Miami Marlins Pitcher Jose Fernandez, Survivor of Cuba's Castro Regime, Dies at 24
The father-to-be was one of three killed in a late-night boating accident.
Miami Marlins pitcher Jose Fernandez, one of the top young hurlers in Major League Baseball (MLB) and a leading contender for this year's National League (NL) Cy Young Award, has died at the age of 24 in a boating accident off the coast of Miami Beach.

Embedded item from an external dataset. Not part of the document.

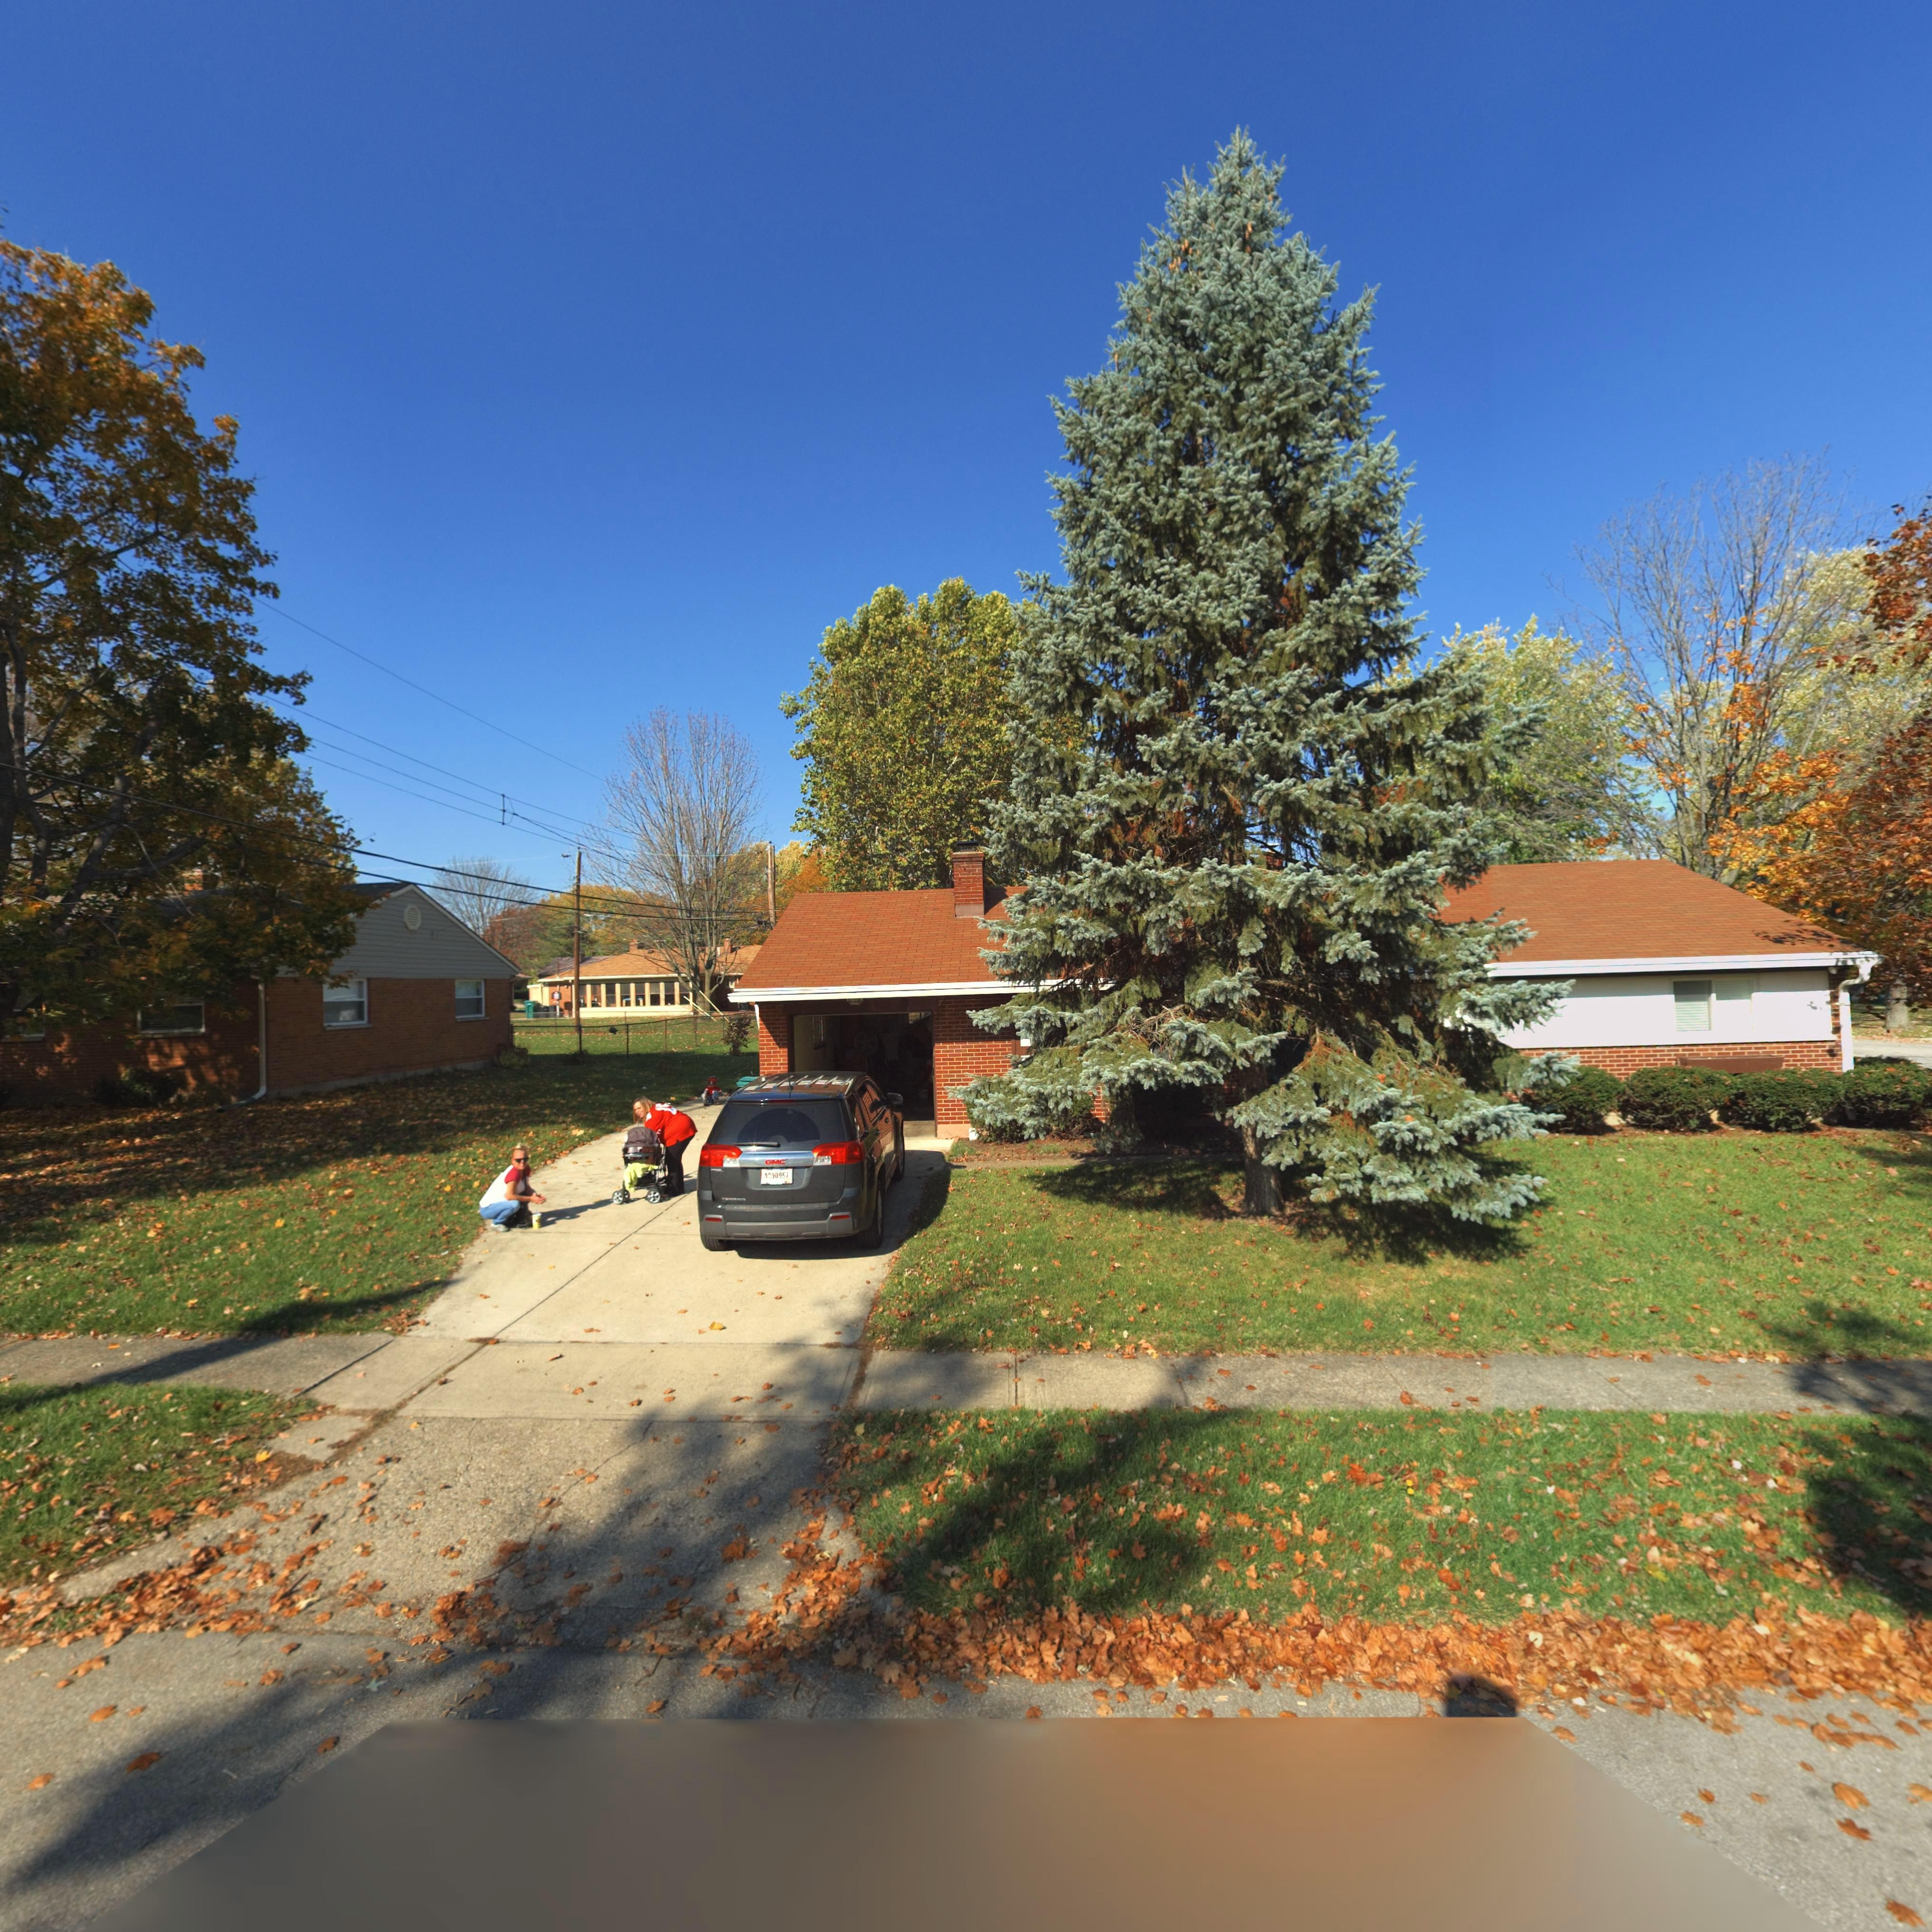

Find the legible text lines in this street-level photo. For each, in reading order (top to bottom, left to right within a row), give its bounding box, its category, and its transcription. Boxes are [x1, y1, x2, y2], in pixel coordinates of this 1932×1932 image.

The tragic mishap also claimed the lives of two other people early this morning, Miami's Local News 10 reports.
Fernandez, the 2013 NL Rookie of the Year and a 2-time All-Star, had recently announced he and his girlfriend were expecting their first child.
In a 2013 interview with the Miami Herald, the Cuban-born Fernandez said he had spent a year in prison as a teenager for "illegally attempting to leave the country." In Fernandez's telling, it would take four attempts for he and his family to finally be able to successfully flee the impoverished island prison run by the Castro brothers since 1959.
When they crammed themselves onto a speedboat headed for Mexico and eventually the U.S., they had to avoid "flying bullets from Cuban coast guard boats" and then had to endure days "in the solitude of the the ocean," according to the Herald. When one of the people in the boat fell overboard, Fernandez says he immediately jumped into the sea in an attempted rescue. He was successful, and only after securing the person did he realize the life he saved was his mother's.
Despite the re-opening of the U.S. embassy in Havana and the normalizing of diplomatic relations between the U.S. and Cuba, Raul Castro still presides over a corrupt and inept one-party communist government which brooks no dissent and severely restricts the free flow of information. It shouldn't be surprising that Cubans continue to flee their home country, but that they are reportedly leaving in 78 percent greater numbers than they were a year prior demonstrates that Cubans sense their special status—allowing them an easier path to naturalization in the U.S. than any other country's migrants—might be on its way out as a result of better relations between the two countries' governments.